◆ WORK ORDER ◆
Please check every line of the listing for "sinal" and copy each line where it is found.

◆ DATA ◆
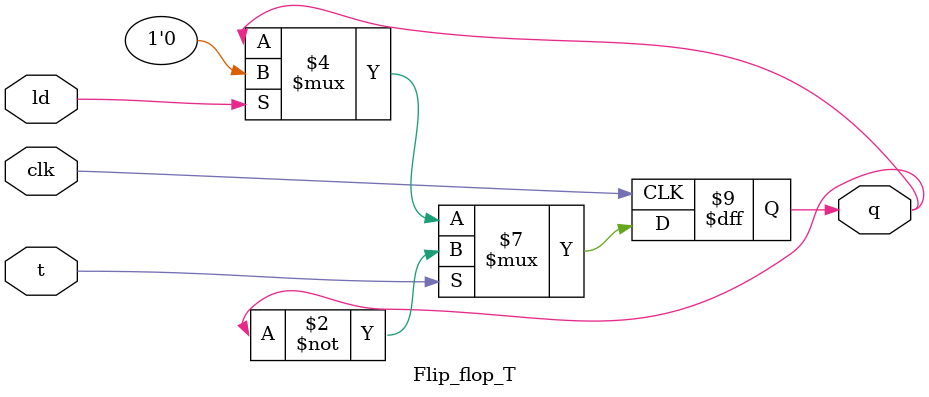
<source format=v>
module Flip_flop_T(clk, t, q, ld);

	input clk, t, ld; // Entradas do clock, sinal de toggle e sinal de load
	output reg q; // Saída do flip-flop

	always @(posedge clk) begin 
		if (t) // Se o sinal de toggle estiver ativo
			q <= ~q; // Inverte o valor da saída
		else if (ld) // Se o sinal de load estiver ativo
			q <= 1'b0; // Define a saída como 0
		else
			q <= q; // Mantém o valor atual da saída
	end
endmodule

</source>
--
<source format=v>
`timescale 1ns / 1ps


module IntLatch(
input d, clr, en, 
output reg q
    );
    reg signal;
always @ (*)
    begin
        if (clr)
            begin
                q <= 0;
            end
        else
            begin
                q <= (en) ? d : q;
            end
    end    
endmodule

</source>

◆ TASK RESPONSE ◆
	input clk, t, ld; // Entradas do clock, sinal de toggle e sinal de load
		if (t) // Se o sinal de toggle estiver ativo
		else if (ld) // Se o sinal de load estiver ativo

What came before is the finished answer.